PKD1 vs. PKD2: Why the Gene Matters
For ADPKD, which of the two genes is mutated makes a real difference in how the disease plays out. People with PKD1 mutations generally have a more aggressive course. Those with PKD2 mutations tend to develop symptoms 10 to 20 years later and are less likely to reach kidney failure. This distinction matters for long-term planning, because it can shape how doctors monitor kidney function over time and when dialysis or transplantation might become necessary. About 5 to 10% of adults who need dialysis or a kidney transplant have ADPKD.
What If No One in Your Family Has It?
About 10% of people diagnosed with ADPKD report no family history of the disease. This doesn’t mean the cause isn’t genetic. In some of these cases, a parent carried the mutation but was never diagnosed, perhaps because their disease was mild or they died of something else before kidney problems appeared. In other cases, the mutation is genuinely new. A study at the University of Colorado confirmed spontaneous mutations in 6 out of 24 patients who had no family history, after verifying biological parentage and ruling out other explanations. So even without a family connection, PKD remains a genetic disease.
How PKD Is Diagnosed
For people with a known family history, ultrasound is typically the first step. It detects kidney cysts with nearly 90% sensitivity, and in people over 30 with a PKD1 mutation, ultrasound-based criteria approach 100% accuracy. For younger individuals or those with PKD2 mutations, ultrasound is less reliable. In people under 30 with PKD2, sensitivity drops to around 67%.
Genetic testing is the most sensitive diagnostic method overall, capable of identifying the specific mutation involved. It’s less commonly used as a first-line tool because of cost and complexity, but it becomes valuable when the diagnosis is uncertain, when there’s no family history, or when someone needs a definitive answer for family planning purposes.
Options for Family Planning
If you know you carry a PKD mutation, there are options to reduce the chance of passing it to your children. Preimplantation genetic testing, done during in vitro fertilization, allows embryos to be screened for the specific mutation before implantation. Only embryos without the disease-causing variant are transferred. This option is becoming increasingly popular among people with ADPKD, particularly because the disease doesn’t manifest until later in life, giving families time to make informed reproductive choices.
Prenatal genetic testing during pregnancy is also available. For families weighing these decisions, identifying the exact mutation through genetic testing beforehand is an important first step, since the screening tools need to know precisely what to look for.

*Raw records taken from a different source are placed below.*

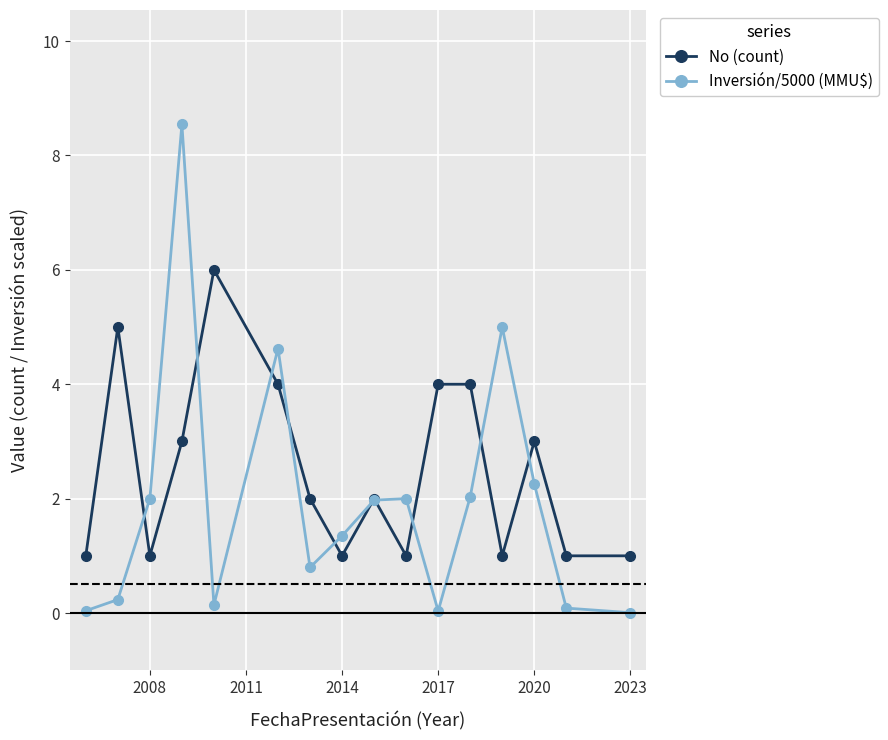

What is the maximum value shown in the chart?

8.5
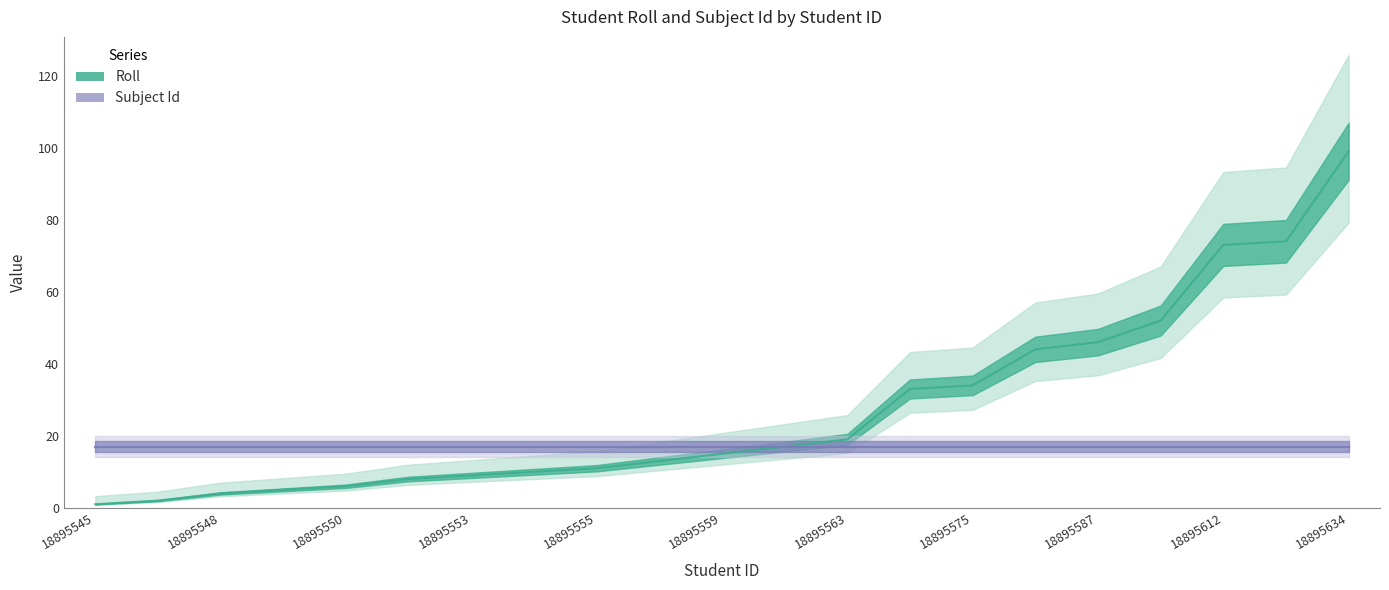

Rank the categories by value from lowest to highest.

18895545, 18895546, 18895548, 18895549, 18895550, 18895552, 18895553, 18895554, 18895555, 18895557, 18895559, 18895561, 18895563, 18895574, 18895575, 18895585, 18895587, 18895593, 18895612, 18895613, 18895634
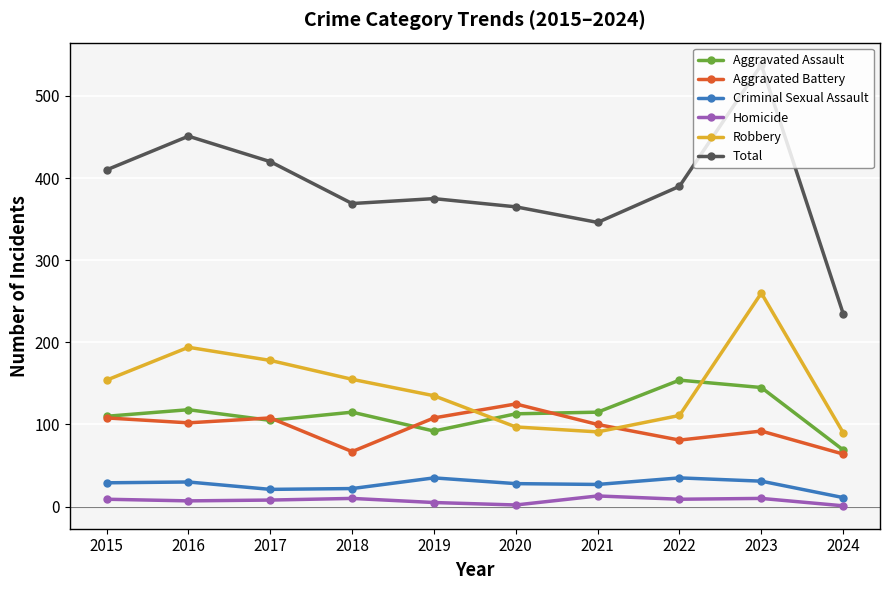

Between 2016 and 2018, which series saw the biggest shift?

Total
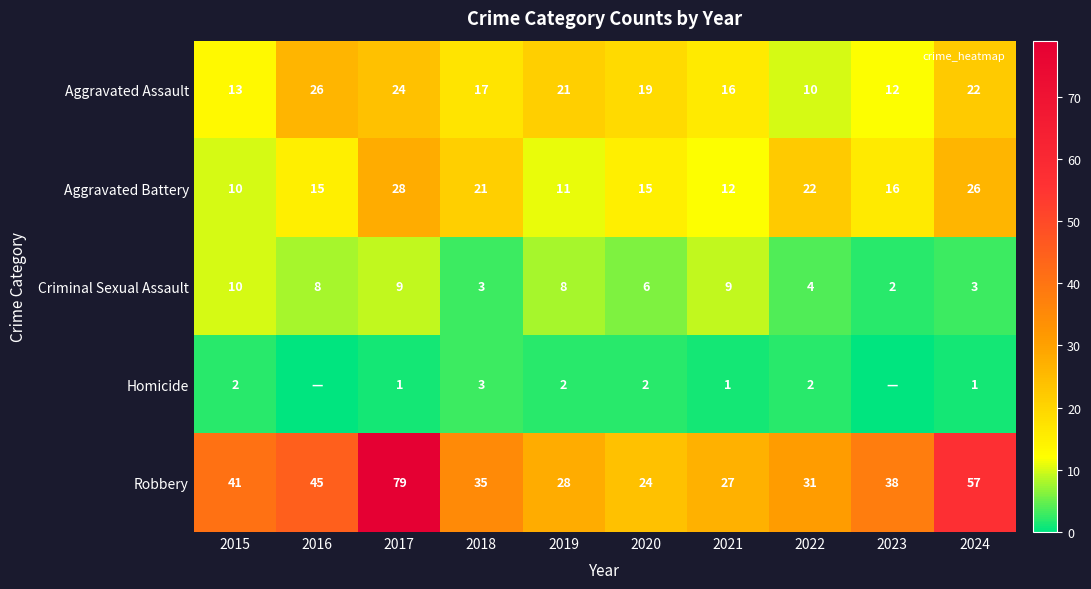

What value does the Robbery series have at 2015?

41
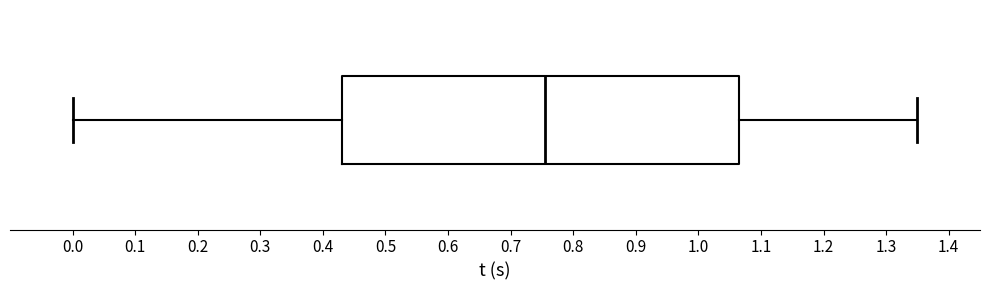

Read this box plot against the x-axis: the position of the median line, the range covered by the box, and the ends of both whiskers. The values are not printed on the chart, so give them approximately, as read against the axis.

median 0.76, box 0.43 to 1.06, whiskers 0.00 to 1.35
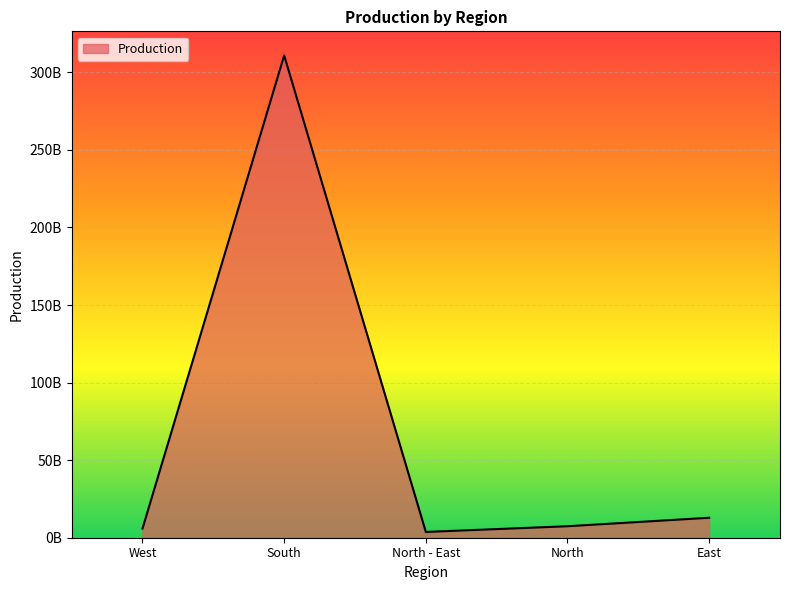

At which category does the chart reach its minimum across all series?

North - East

Gene Therapy on the Horizon
Researchers at Mayo Clinic have developed a gene-editing approach that directly corrects a single-letter DNA mutation in the PKD1 gene using a technique called base editing, a refined form of CRISPR. In preclinical studies, a single treatment slowed cyst growth, improved heart and liver health, and extended survival. The therapy was delivered using a viral vector and corrected the mutation in a significant proportion of kidney cells. Work is now focused on whether the approach can help after cysts have already formed and on developing alternative delivery methods, including nanoparticles. If it translates to humans, it could reduce or eliminate the need for lifelong medication and delay kidney failure.